=== Dataset entries ===

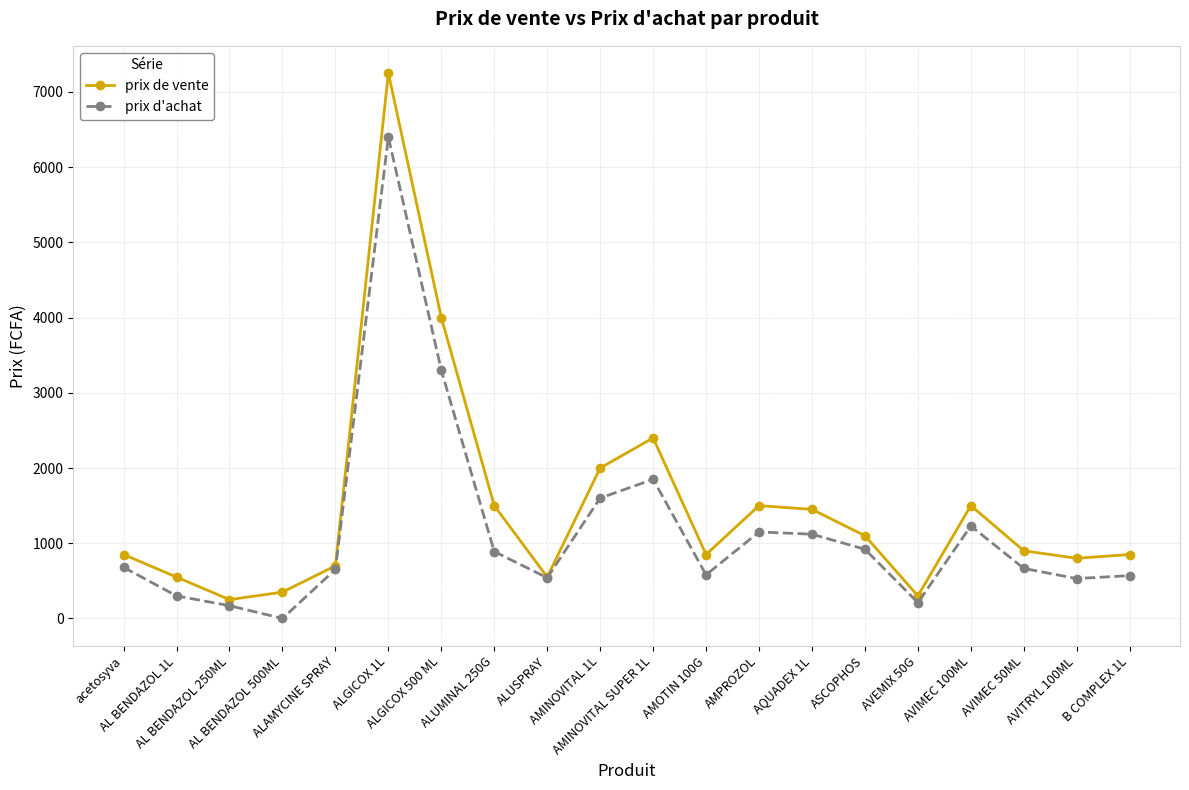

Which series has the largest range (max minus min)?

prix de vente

===
=== Dataset entries ===

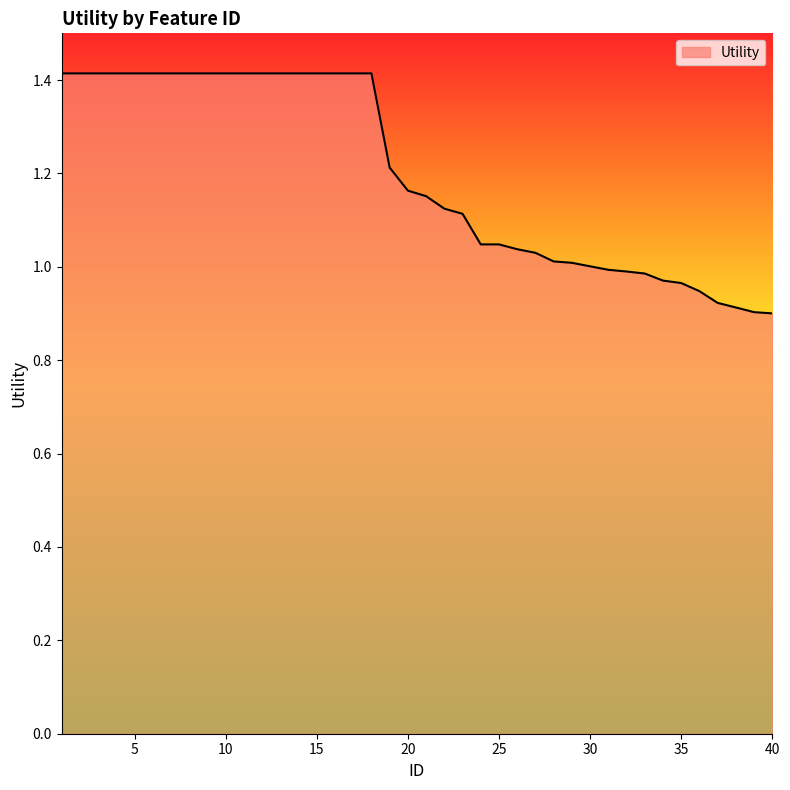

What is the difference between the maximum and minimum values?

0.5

===
=== Dataset entries ===

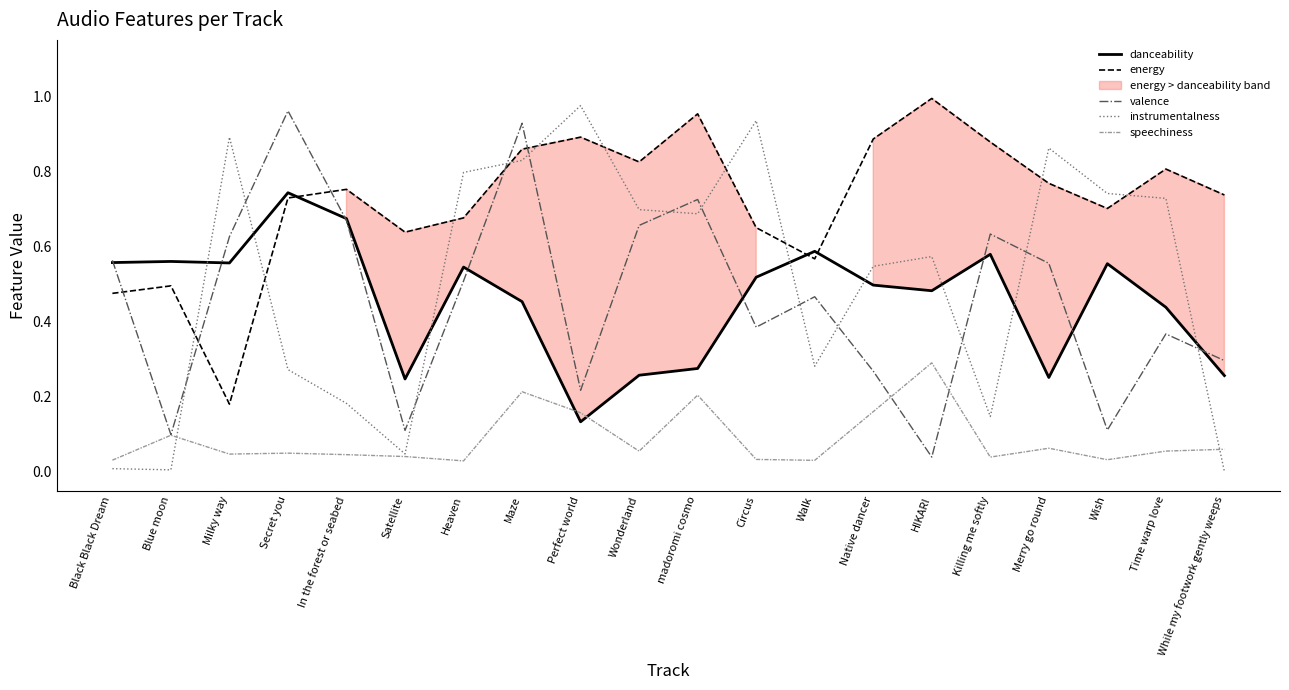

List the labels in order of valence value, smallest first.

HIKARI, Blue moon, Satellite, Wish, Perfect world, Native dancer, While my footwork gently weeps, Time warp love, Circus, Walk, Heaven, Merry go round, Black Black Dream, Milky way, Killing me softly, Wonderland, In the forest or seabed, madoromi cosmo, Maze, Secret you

===

▸ Work instruction
Reproduce the lines of the material above verbatim, beginning with the line that contains "List the labels" and continuing through the line that contains "HIKARI, Blue moon, Satellite, Wish, Perfect", both included.

▸ Exercise output
List the labels in order of valence value, smallest first.

HIKARI, Blue moon, Satellite, Wish, Perfect world, Native dancer, While my footwork gently weeps, Time warp love, Circus, Walk, Heaven, Merry go round, Black Black Dream, Milky way, Killing me softly, Wonderland, In the forest or seabed, madoromi cosmo, Maze, Secret you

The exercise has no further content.